Romanda “sır”, “esrar”,
“işaret” sözcükleri kullanılarak, romana bir sır perdesi ve derinlik havası
kazandırılmak istenir. Aslında her şeyin ikinci bir anlamı olduğuna ve her
şeyin bir başka şeye işaret ettiğine inanan Galip, Celal’in de yazılarıyla
harflerin esrarından yola çıkarak gerçeğe ulaşma düşüncesi içindedir.
Romanda Mevlana’dan
Hurufilik inancına, Şeyh Galip’ten Batı Edebiyatına kadar pek çok konu
irdelenmiştir. Aşk ve kimlik arayışı farklı tarihlerde, farklı hikâyelerde,
farklı anlatıcılarla dile getirilmiştir.
Olayların akışından
başkarakterlerin isimlerinin tesadüfî değil kitaptaki konumlarına göre konduğu
anlaşılır. Galip, Rüya ve Celal isimleri kitapta aldıkları role göre
belirlenmiştir.
Yazarın alışılmışın dışında
bir anlatımı vardır. Romanda bazen Türkçenin kuralları dışına çıkıldığı görülür.
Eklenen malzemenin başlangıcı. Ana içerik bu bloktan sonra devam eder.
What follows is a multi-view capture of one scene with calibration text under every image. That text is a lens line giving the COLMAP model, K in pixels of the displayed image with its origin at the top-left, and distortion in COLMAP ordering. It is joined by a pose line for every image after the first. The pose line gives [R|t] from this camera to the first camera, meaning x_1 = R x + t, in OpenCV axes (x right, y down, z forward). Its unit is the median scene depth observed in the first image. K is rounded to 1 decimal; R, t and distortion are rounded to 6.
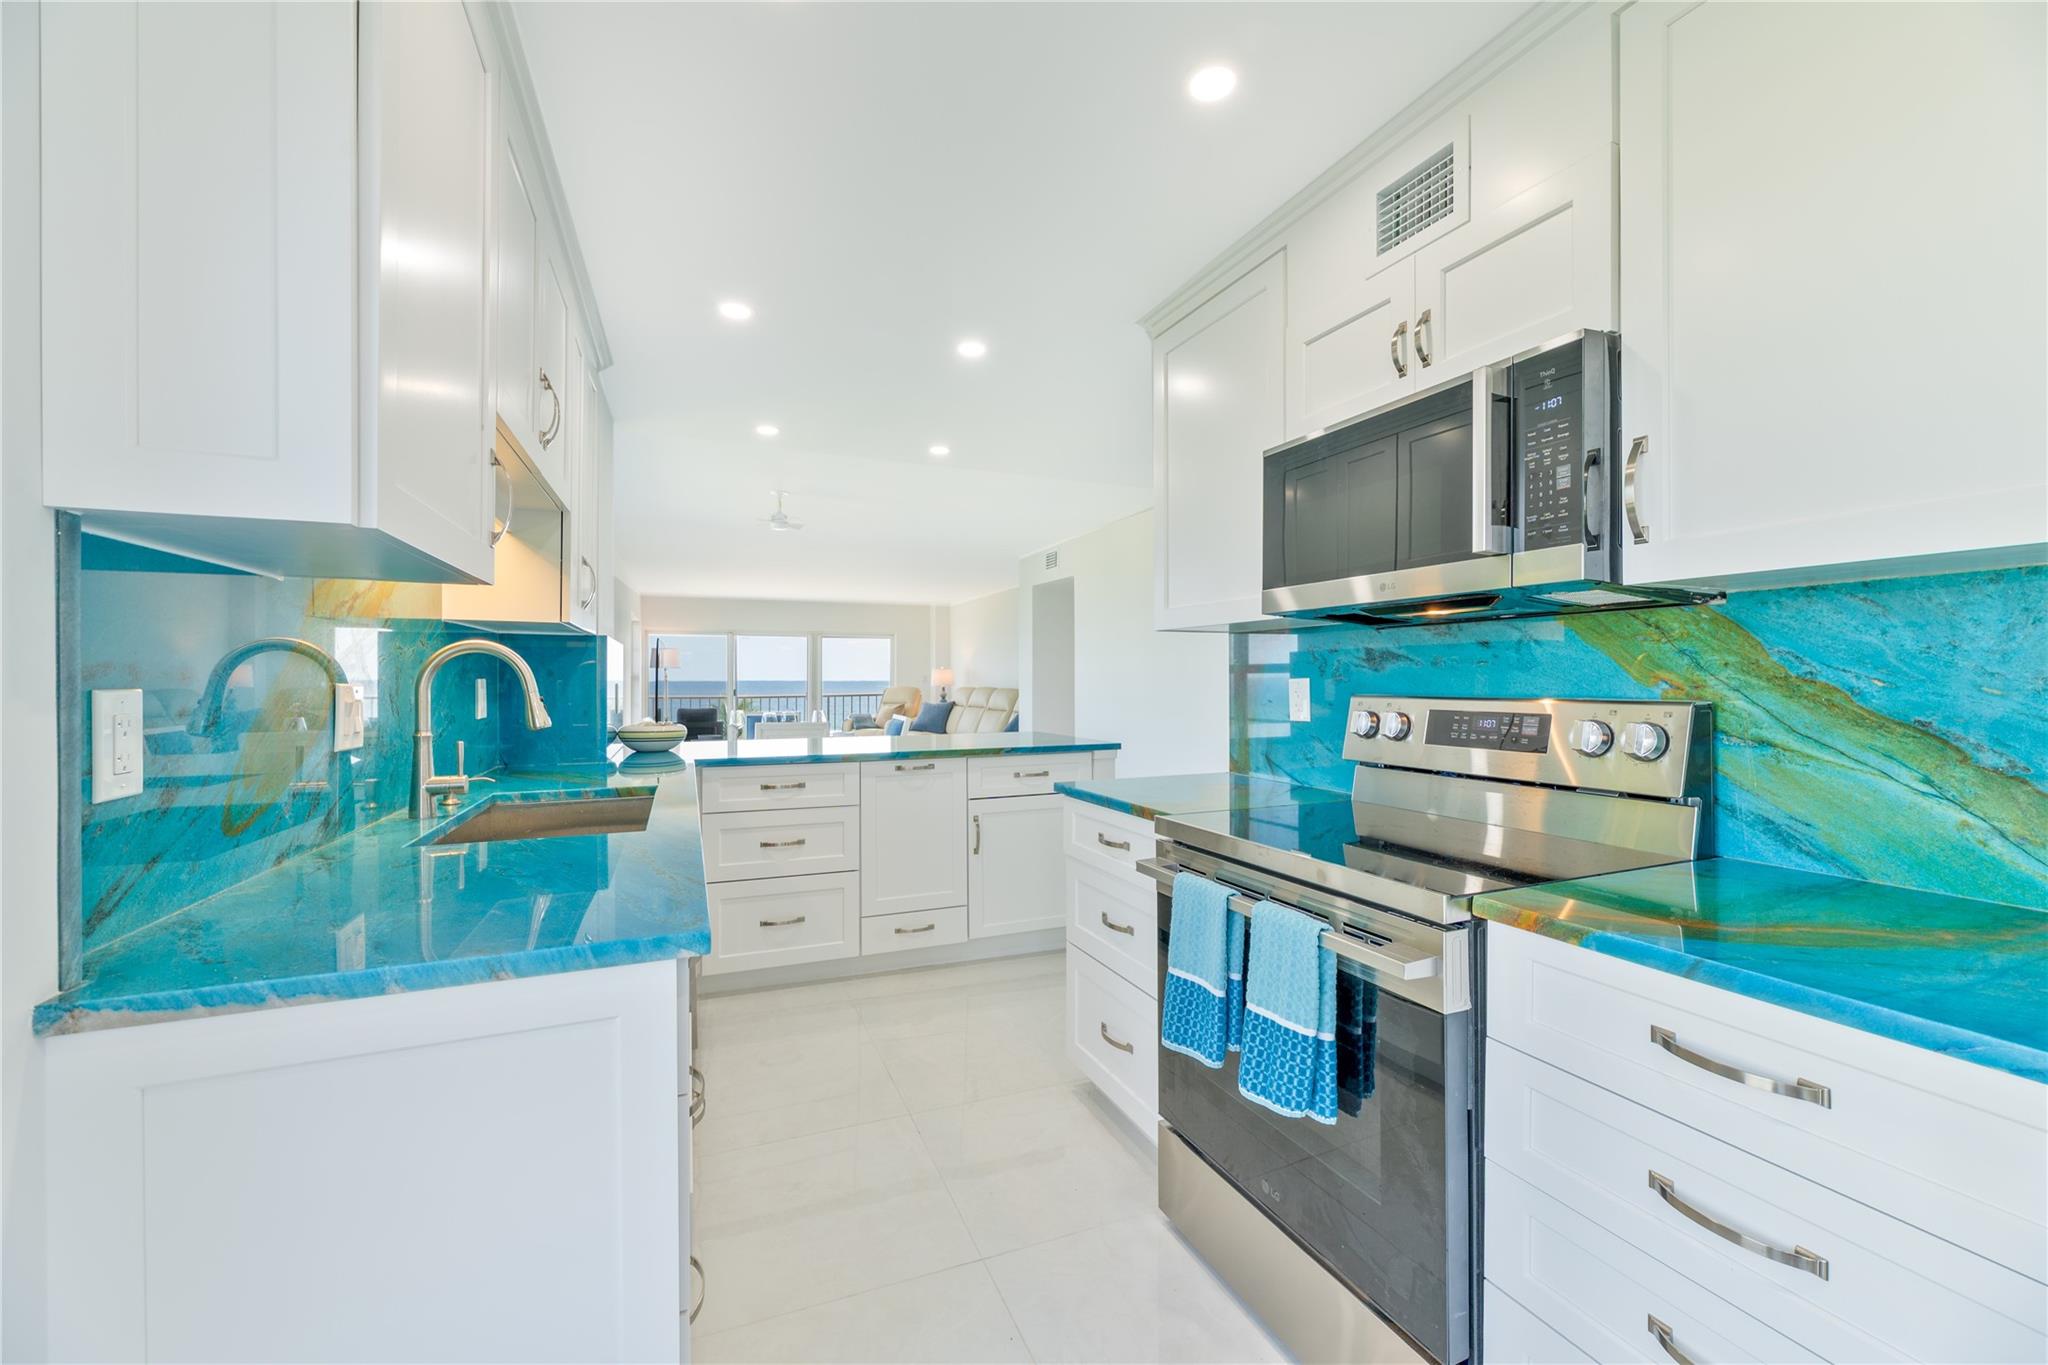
lens RADIAL K [[817.6, 0, 1025.3], [0, 817.6, 681.7], [0, 0, 1]] dist [0.004544, -0.000671]
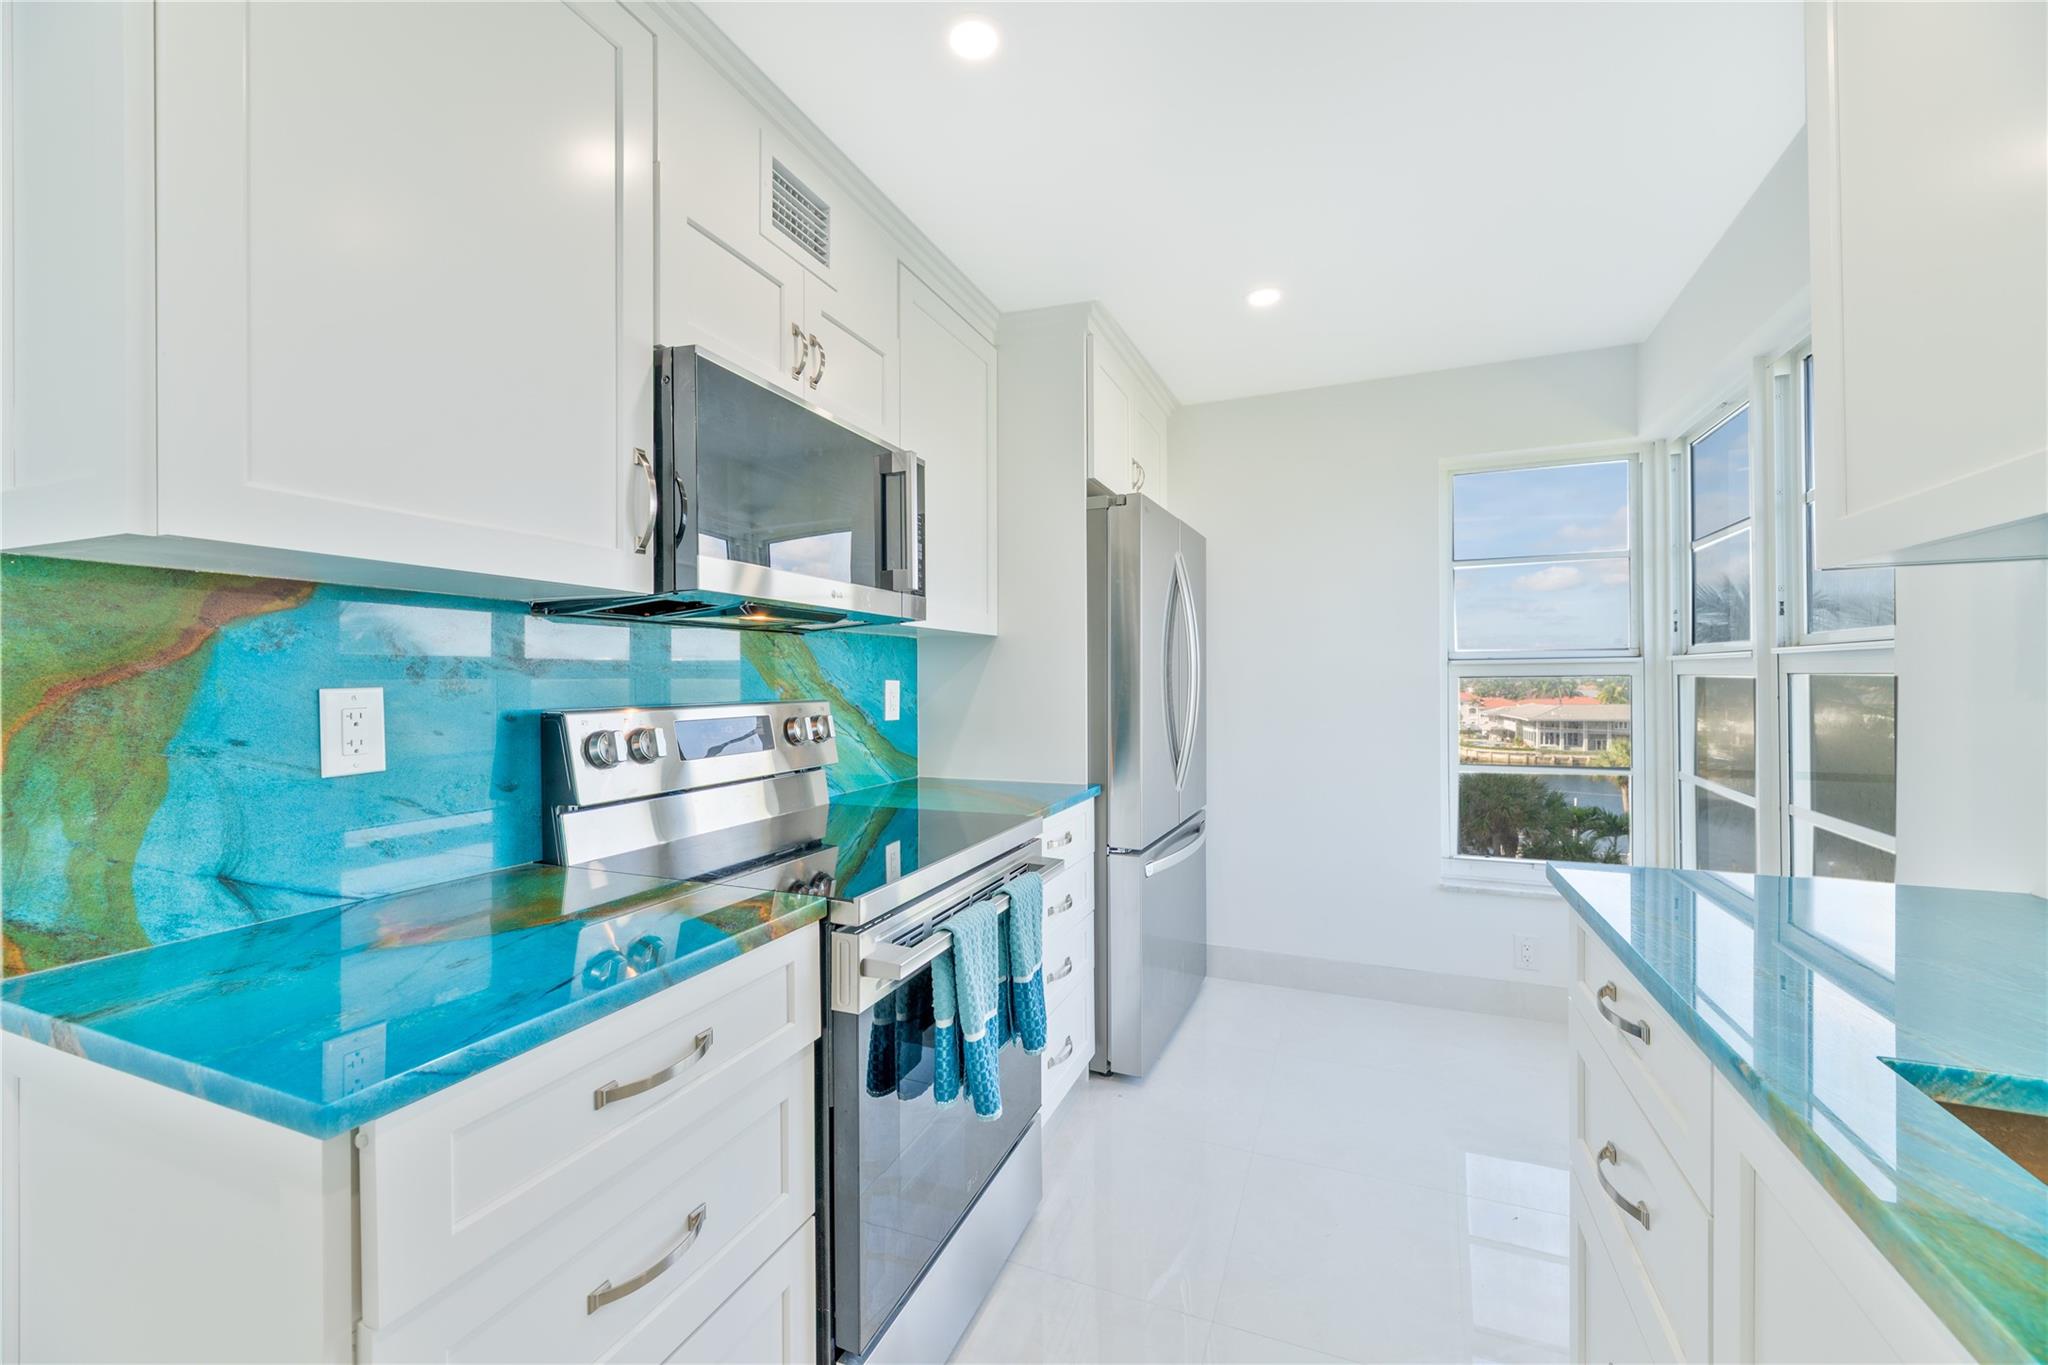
lens RADIAL K [[817.6, 0, 1026.1], [0, 817.6, 679.8], [0, 0, 1]] dist [0.004544, -0.000671]
pose [[-0.700216, 0.009139, 0.713872, -0.493274], [0.011972, 0.999928, -0.001058, -0.005425], [-0.713831, 0.007806, -0.700275, 1.695382]]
Türkçenin yapısına ters düşen uzun ve kapalı cümlelere rastlanır.
Romanın
Türü
Postmodern tarzda
yazılan roman, bireyin kimlik sorununu ele almasının yanında Batı ve Doğu
arasında kalan İstanbul’un da kimlik sorununa değinmektedir.
Konusu
Roman, Galip’in karısı
Rüya’nın evi terk etmesi ve Galip’in her yerde onu araması üzerine kurulmuştur.
Bu kurgu üzerinden
yazar, “aşk” ve “kimlik” temalarını işlemektedir. Yazar, bu temaları farklı
tarihlerde, farklı hikâyelerde ve farklı anlatıcılarla vermektedir.
Genel
Değerlendirme
Kara Kitap, Türk Edebiyatının en çok tartışılan romanlarından biridir. Postmodern anlayışla yazılan kitap, aşk ve kimlik arayışı üzerine kurgulanmıştır. Daha önceleri de farklı zamanlarda farklı yazarlarca işlenen bu konu Orhan Pamuk’ta alışılmışın dışına çıkarak sarsıcı bir nitelik kazanıyor.
Roman sadece 1980’li yılları anlatmıyor, aynı zamanda bu dönemi hazırlayan nedenler üzerinde de duruluyor. Roman, düşünmeyi seven okurlar için bulunmaz bir kitap özelliği taşıyor.